▶ Data provided:
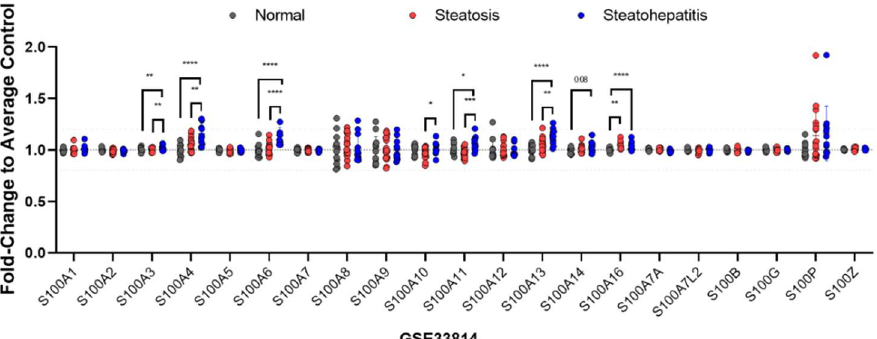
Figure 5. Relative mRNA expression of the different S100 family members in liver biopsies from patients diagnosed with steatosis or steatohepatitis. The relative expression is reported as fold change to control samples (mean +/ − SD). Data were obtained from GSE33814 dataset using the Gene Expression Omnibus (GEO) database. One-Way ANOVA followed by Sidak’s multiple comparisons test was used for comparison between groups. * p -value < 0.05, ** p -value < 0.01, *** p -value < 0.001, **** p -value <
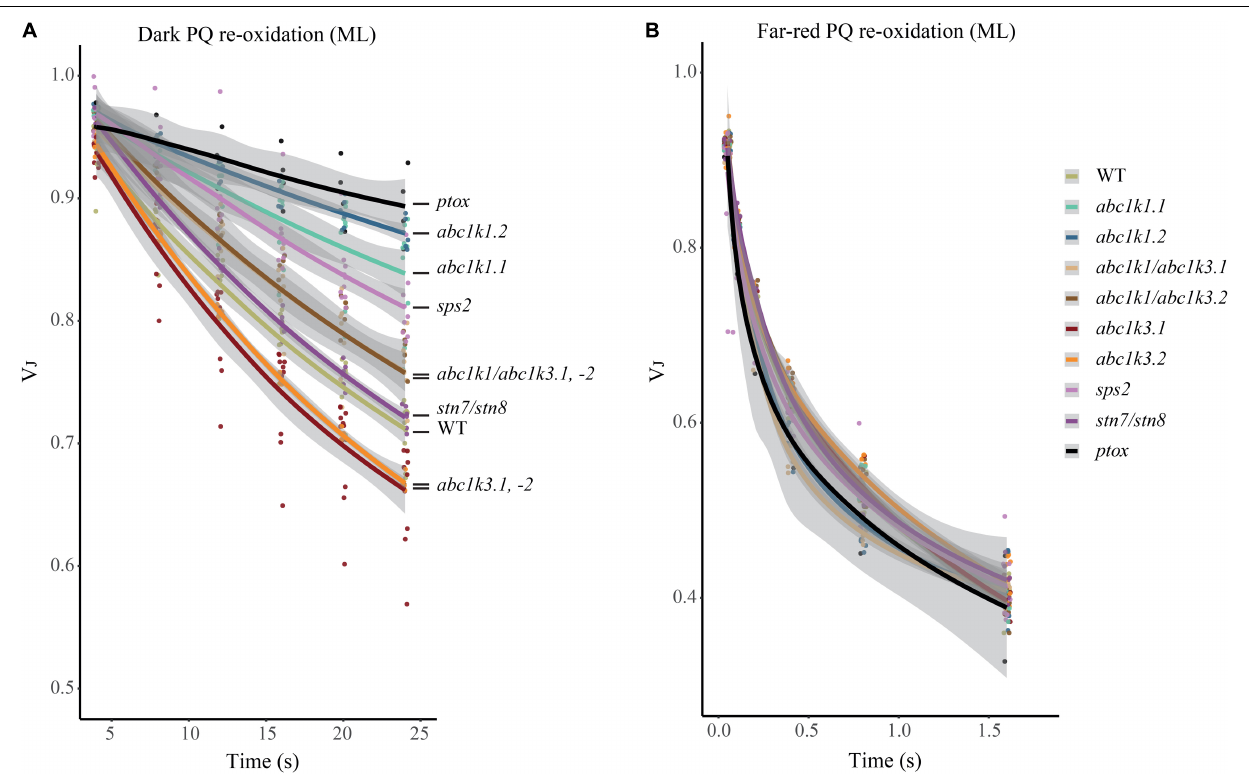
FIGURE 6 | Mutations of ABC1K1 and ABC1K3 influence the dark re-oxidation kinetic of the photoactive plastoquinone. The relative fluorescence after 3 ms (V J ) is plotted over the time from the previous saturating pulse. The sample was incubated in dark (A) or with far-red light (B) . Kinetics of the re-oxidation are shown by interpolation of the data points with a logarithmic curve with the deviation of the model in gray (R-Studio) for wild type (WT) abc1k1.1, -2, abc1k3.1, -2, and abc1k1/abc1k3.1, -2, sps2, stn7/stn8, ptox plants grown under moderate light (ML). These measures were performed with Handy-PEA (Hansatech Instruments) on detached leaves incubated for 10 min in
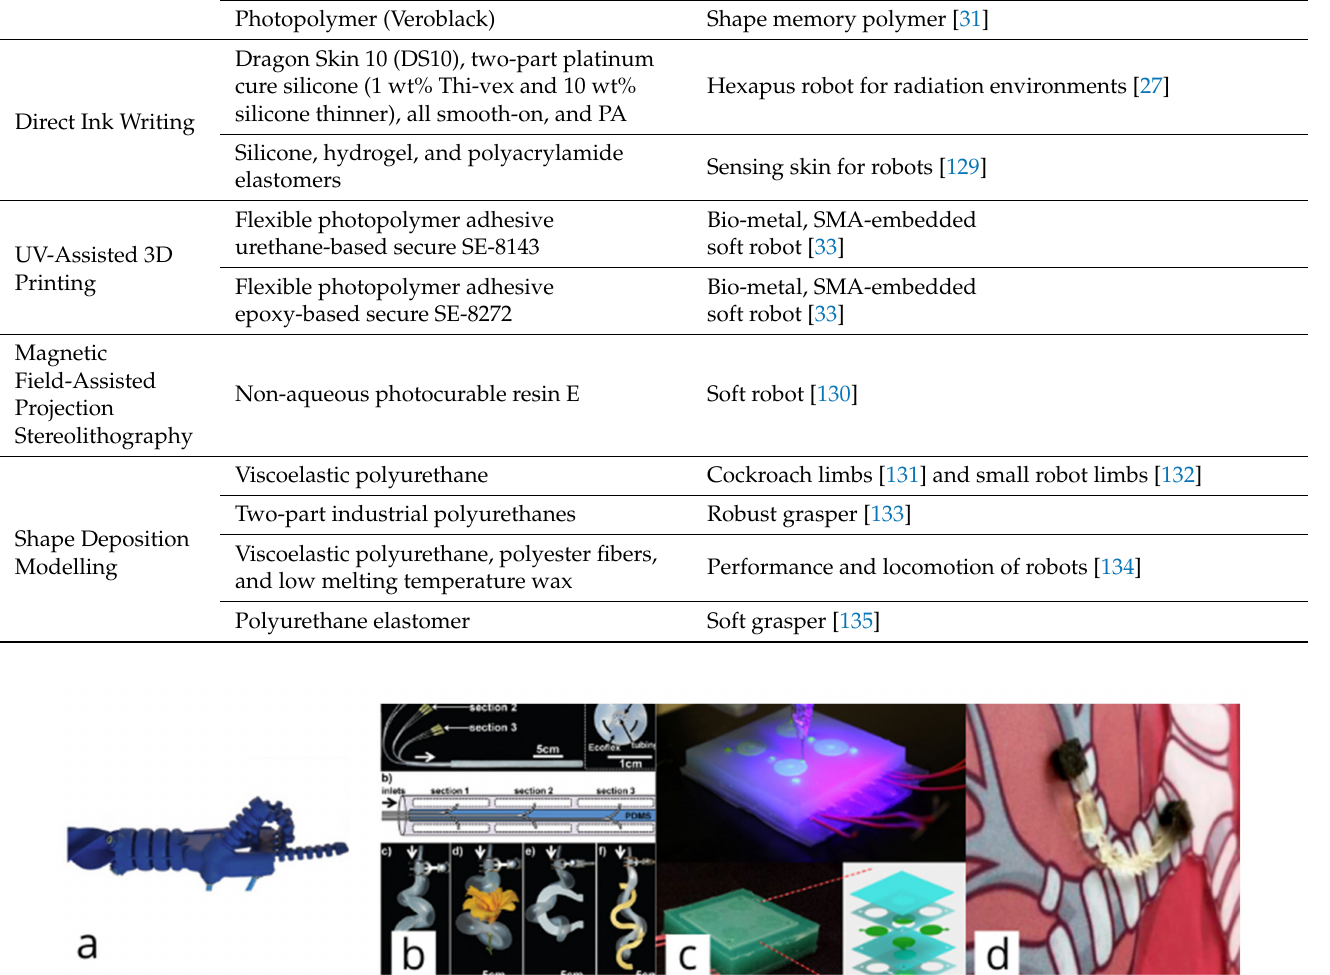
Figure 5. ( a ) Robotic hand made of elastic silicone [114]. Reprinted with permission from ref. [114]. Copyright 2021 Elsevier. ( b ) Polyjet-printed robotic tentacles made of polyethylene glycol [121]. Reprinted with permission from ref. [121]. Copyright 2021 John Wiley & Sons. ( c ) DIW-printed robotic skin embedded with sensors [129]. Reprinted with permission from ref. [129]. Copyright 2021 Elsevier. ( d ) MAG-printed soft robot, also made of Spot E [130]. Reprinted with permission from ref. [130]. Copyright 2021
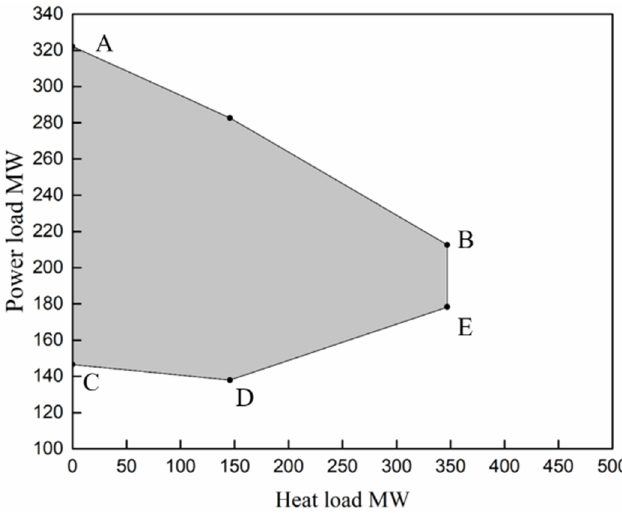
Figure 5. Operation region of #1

▶ Assignment:
Print the entire listing above verbatim. No picture should be included.

▶ Exercise response:
Figure 5. Relative mRNA expression of the different S100 family members in liver biopsies from patients diagnosed with steatosis or steatohepatitis. The relative expression is reported as fold change to control samples (mean +/ − SD). Data were obtained from GSE33814 dataset using the Gene Expression Omnibus (GEO) database. One-Way ANOVA followed by Sidak’s multiple comparisons test was used for comparison between groups. * p -value < 0.05, ** p -value < 0.01, *** p -value < 0.001, **** p -value <
FIGURE 6 | Mutations of ABC1K1 and ABC1K3 influence the dark re-oxidation kinetic of the photoactive plastoquinone. The relative fluorescence after 3 ms (V J ) is plotted over the time from the previous saturating pulse. The sample was incubated in dark (A) or with far-red light (B) . Kinetics of the re-oxidation are shown by interpolation of the data points with a logarithmic curve with the deviation of the model in gray (R-Studio) for wild type (WT) abc1k1.1, -2, abc1k3.1, -2, and abc1k1/abc1k3.1, -2, sps2, stn7/stn8, ptox plants grown under moderate light (ML). These measures were performed with Handy-PEA (Hansatech Instruments) on detached leaves incubated for 10 min in
Figure 5. ( a ) Robotic hand made of elastic silicone [114]. Reprinted with permission from ref. [114]. Copyright 2021 Elsevier. ( b ) Polyjet-printed robotic tentacles made of polyethylene glycol [121]. Reprinted with permission from ref. [121]. Copyright 2021 John Wiley & Sons. ( c ) DIW-printed robotic skin embedded with sensors [129]. Reprinted with permission from ref. [129]. Copyright 2021 Elsevier. ( d ) MAG-printed soft robot, also made of Spot E [130]. Reprinted with permission from ref. [130]. Copyright 2021
Figure 5. Operation region of #1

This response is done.